A medical campus for Kiel
University medicine in Kiel is getting its own research and teaching campus for the first time - with research laboratories, lecture halls, spacious open areas and place for meetings. The planned Centre for Integrative Systems Medicine (ZISMed) primarily has the future of medicine in focus.

Three new research buildings and a new lecture hall, together with renovated existing buildings, will in future make up the new CAU medical campus at the Kiel UKSH premises.
"At the moment, we have the situation that our researchers are spread across 40 different buildings and premises. In the future, they will all be concentrated in three new buildings and the converted building of internal medicine on the campus," explained Professor Christoph Röcken. As Vice Dean of the Faculty of Medicine at Kiel University, the director of the Institute of Pathology has been involved in the construction project since 2012. However, it’s not only that new buildings are being built and existing ones revamped. "We are implementing a master plan, which is based on an overall urban development concept." In the future, there should be uniform architecture, which makes the campus tangible for students and researchers, and is clearly distinguishable from the healthcare. For Professor Ulrich Stephani, Dean of the Faculty of Medicine, this development is long overdue: "The Faculty of Medicine only consists of clinics and institutes, but we don’t have our own campus, where students can sit down with professors and discuss things with each other. We want to create a campus feeling, a physically tangible location, which is formative for the further life."
The construction of this new research and teaching campus is already in full swing. The first new building (FNB1), the future Quincke Research Centre, is almost finished. The corner building on Feldstraße marks the entrance to the new campus. Work will already begin later this year on the buildings behind this, the new Research Building 2 (FNB2) and the Centre for Integrative Systems Medicine (ZISMed). All construction work should be completed by 2026, including remodelling of the current Department of Internal Medicine I building into the central teaching and administrative building, with a new lecture hall and study campus.
The modernisation of medical research and teaching at the CAU will be financed mostly by the state of Schleswig-Holstein, which will provide a total of €86.9 million for construction work, as well as €9.5 million for infrastructure measures over the coming years. Additional funding from the federal government has been obtained to enable the construction of ZISMed, the third research building. "This third building should focus on the area of digital medicine," explained Röcken. The goals of the new centre are to gather structured, multi-dimensional patient data, to develop methods for early detection of chronic diseases and for model-based treatment selection, and to discover mechanisms of action across diseases.

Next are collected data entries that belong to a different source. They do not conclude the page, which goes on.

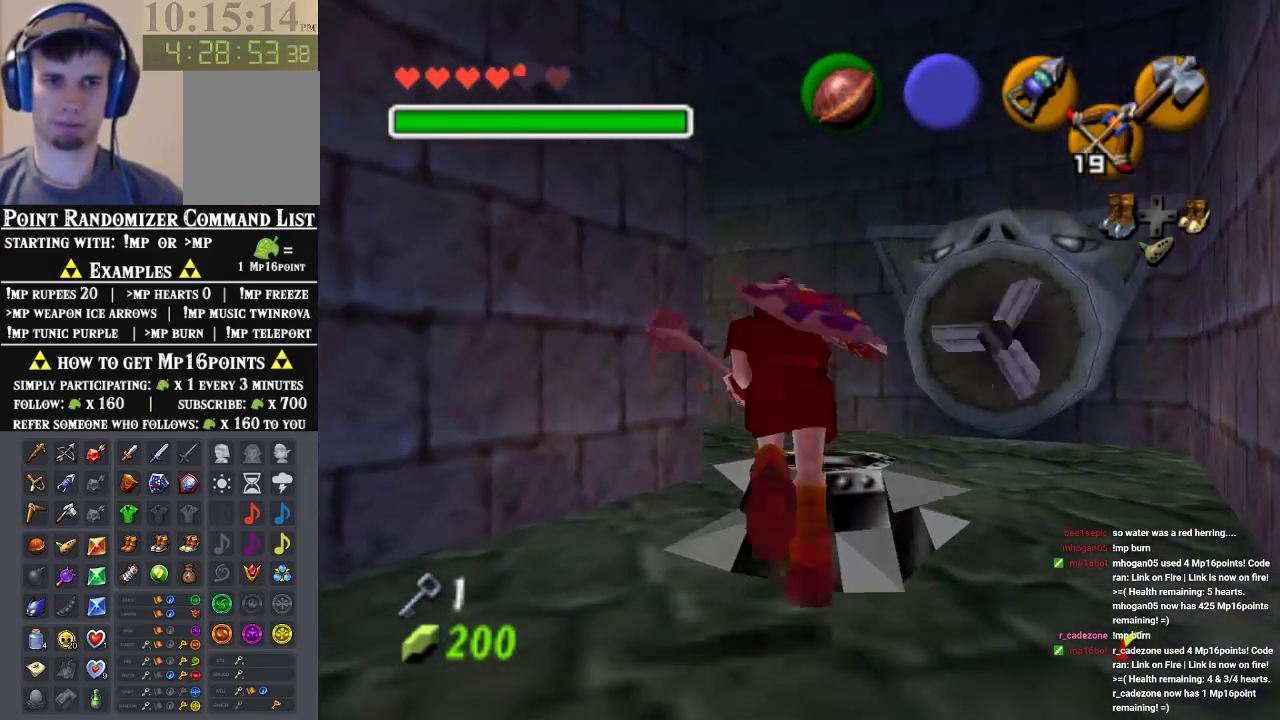
{"buttons": [], "left_stick": "up", "events": [[67, "left_stick", "center"], [333, "left_stick", "up"]]}
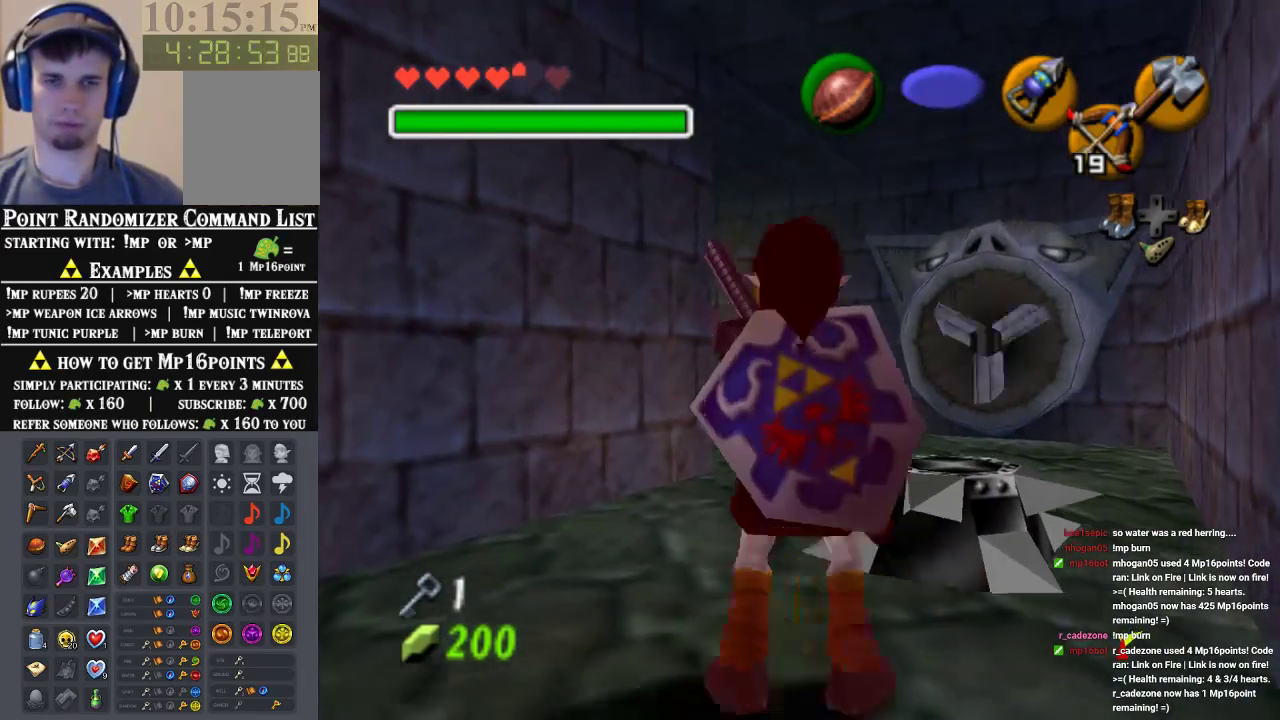
{"buttons": ["A"], "left_stick": "up", "events": [[67, "left_stick", "up-right"], [200, "left_stick", "up"], [467, "A", "down"]]}
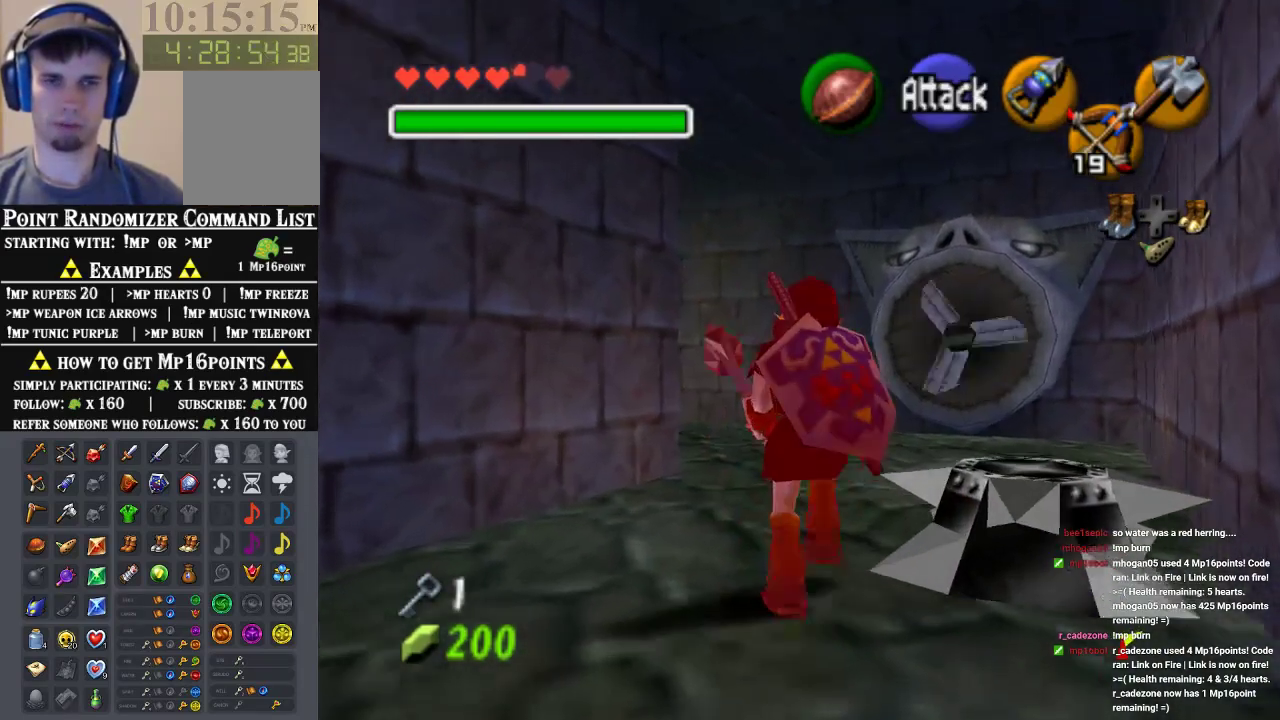
{"buttons": [], "left_stick": "up", "events": [[67, "A", "up"], [133, "A", "down"], [233, "A", "up"]]}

"Initially, research in the ZISMed will focus on chronic inflammatory bowel and skin diseases, and on neurodegenerative diseases. The Faculty of Medicine at the CAU has already gained an international reputation for its achievements related to these groups of diseases," emphasised Ulrich Stephani. One focus of the research is on the detection of preliminary disease stages, from which the respective diseases can develop. The hope is to find ways to intervene at an early stage in the progression of diseases, and thus to prevent the full onset of the disease.
The new building for ZISMed is associated with the consolidation and concentration of significant research activities on campus under one roof. 15 working groups, with a total of 192 employees, will be researching and teaching in the new building. This also includes the medical IT specialist Professor Björn Bergh with his working group. "For example, we cooperate very closely with bioinformatics working groups from the Institute of Clinical Molecular Biology, which will also move into the ZISMed building. It is helpful if we are also physically closer together." Also advantageous is the close proximity to computer resources, as data centres are planned for both the ZISMed as well as the neighbouring FB2.
"A goal of our work is to link and merge different data sets," explained Bergh. Specifically, for instance, healthcare data which is recorded within the clinic should be linked with other data sources, for example with data from biobanks or data collected in research projects. The intelligent linking of data is an essential building block for artificial intelligence (AI) processes. "In medicine, we don’t only envisage a singe AI application, but countless possible fields of application. They differ in terms of the kind of data that they require. We are developing the platform, the information architecture, which - regardless of the field of application - will enable us to find an AI method, make it capable of learning, and ultimately also lead to the best possible clinical application."